The two seals were originally two-folded with the front part connected to the back by special clips. When the seal was removed from the product, it had to be broken in two parts. On one of the preserved fragments researchers found English wording: IN WAKEFIELD MILNES HEY… OD&C. On the other fragment there were numbers 23789 and 18. The seals could have been affixed to the goods in the city of Wakefield in West Yorkshire, England, a major textile centre.
The brass figurine of a European horseback rider was another important discovery. It dates back to the 17th or 18th century. What makes this brass rider unique is its arms and munition that replicate the real arms and munitions of that time. It could have been a collectible piece.
In addition to all this, 22 Russian copper coins and 15 Russian lead trade seals were found on the site
“The large number of trade seals and coins that were discovered here can be explained by the fact that there was a lot of trade going on here. In 18th and 19th century, a great number of lean-to structures and stores were built near the Kitay-Gorod Wall along the embankment. They were demolished only in the 1920s, while a trade berth continued to work on the river,” Yemelyanov pointed out.
Archaeologists believe that this was not just a market for imported goods, but also for local craftsmen who made leather clothes and shoes, since more than 300 fragments of leather goods and straps were found here.
Mr Yemelyanov went on to say that the artefacts will be displayed in temporary exhibitions on Moscow’s archaeology, once they are studied and indexed.
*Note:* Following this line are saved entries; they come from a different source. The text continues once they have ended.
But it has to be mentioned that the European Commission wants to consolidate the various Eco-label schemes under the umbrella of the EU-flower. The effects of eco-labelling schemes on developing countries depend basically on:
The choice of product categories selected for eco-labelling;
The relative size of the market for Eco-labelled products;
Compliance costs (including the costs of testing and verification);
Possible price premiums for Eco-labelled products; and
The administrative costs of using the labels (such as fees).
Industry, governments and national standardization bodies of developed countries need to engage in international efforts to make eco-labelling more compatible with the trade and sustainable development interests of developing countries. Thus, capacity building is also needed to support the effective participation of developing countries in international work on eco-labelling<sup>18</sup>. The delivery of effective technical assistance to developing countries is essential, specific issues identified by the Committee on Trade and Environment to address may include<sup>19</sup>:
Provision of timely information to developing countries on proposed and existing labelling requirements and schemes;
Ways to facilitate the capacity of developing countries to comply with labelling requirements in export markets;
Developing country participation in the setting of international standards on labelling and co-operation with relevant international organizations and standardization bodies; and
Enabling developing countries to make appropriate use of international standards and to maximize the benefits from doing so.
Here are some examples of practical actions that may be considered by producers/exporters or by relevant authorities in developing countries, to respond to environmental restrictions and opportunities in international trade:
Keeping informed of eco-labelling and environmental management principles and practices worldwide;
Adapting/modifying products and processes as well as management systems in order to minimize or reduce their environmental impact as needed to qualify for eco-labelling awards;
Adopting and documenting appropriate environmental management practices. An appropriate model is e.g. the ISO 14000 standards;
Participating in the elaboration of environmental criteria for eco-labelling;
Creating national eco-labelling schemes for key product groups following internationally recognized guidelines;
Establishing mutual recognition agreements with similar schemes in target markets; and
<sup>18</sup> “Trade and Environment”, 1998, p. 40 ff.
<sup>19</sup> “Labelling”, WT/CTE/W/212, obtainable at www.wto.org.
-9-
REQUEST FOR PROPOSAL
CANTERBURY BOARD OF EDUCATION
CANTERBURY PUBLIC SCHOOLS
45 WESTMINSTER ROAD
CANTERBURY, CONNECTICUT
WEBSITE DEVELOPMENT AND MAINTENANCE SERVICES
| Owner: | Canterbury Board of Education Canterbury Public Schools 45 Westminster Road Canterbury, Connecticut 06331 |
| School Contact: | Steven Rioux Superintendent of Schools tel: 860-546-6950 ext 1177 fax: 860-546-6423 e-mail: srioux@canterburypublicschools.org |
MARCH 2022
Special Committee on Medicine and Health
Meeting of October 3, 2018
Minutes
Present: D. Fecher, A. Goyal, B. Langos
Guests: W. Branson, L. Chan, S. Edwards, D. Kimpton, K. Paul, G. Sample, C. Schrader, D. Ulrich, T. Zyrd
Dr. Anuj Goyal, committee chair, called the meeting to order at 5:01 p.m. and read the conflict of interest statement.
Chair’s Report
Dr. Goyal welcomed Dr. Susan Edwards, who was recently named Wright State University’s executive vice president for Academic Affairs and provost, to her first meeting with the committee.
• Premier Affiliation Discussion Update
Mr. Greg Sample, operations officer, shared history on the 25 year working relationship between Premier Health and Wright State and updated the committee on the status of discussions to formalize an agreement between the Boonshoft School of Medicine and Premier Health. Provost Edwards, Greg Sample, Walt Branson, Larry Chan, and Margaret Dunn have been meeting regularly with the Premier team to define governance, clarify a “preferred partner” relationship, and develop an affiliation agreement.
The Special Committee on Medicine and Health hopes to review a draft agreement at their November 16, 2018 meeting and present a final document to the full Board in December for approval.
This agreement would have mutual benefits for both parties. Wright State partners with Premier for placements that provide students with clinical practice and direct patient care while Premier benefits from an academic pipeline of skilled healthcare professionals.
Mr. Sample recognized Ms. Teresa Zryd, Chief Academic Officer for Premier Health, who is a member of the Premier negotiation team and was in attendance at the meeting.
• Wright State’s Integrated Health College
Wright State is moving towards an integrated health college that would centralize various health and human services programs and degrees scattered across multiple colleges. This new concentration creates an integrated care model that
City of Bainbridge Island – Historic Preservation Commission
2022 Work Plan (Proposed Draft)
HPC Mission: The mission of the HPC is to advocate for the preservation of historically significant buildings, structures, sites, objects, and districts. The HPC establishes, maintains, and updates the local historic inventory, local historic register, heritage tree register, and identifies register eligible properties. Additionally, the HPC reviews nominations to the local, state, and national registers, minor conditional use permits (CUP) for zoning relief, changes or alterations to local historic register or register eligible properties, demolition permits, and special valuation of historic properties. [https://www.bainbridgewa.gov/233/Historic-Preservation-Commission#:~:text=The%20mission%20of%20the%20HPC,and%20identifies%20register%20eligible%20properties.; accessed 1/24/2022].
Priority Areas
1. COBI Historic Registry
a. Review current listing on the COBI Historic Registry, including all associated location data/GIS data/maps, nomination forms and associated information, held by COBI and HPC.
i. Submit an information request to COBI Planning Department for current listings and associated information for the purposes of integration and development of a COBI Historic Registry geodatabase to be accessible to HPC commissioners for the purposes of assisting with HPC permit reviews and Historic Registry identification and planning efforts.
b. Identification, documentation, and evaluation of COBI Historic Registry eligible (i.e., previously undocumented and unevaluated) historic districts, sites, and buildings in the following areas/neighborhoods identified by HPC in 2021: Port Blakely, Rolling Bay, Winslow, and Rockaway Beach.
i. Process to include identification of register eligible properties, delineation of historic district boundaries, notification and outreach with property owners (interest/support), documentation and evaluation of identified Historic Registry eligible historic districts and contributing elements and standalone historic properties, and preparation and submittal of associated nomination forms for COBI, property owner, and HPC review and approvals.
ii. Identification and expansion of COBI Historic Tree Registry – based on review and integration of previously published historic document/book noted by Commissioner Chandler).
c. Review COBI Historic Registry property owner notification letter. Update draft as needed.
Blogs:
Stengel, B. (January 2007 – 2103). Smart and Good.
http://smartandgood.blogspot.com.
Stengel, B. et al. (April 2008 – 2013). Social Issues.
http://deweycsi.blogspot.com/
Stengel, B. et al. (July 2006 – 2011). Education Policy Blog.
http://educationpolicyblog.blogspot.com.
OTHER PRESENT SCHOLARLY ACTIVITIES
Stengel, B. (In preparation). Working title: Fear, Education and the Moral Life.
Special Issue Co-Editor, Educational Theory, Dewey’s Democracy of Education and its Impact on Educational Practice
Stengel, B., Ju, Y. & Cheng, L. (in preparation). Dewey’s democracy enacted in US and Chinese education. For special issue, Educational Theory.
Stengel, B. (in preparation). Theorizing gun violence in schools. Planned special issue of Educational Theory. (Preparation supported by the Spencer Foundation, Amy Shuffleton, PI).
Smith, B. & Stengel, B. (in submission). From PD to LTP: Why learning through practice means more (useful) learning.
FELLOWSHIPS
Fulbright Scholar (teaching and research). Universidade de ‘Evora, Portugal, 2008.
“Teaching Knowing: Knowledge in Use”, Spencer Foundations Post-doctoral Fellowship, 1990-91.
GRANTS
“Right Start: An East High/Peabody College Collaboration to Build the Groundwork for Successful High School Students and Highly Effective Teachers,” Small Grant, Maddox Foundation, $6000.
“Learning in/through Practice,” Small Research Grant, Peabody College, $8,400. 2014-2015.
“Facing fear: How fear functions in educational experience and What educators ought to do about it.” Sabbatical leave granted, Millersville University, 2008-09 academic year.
They could then be transferred to Moscow museums.
Archaeological monitoring is a mandatory requirement for all renovation and construction works in Moscow. This year, thousands of artefacts were found as part of Zaryadye Park construction and My Street renovation project. There are various options for storing and transferring the artefacts to museums, including the idea to set up open-air archaeological museums across the city.
In early June, archaeologists found bronze-age flintrock axes, also known as Fatyanovo Axes, that are one of the oldest artefacts discovered recently.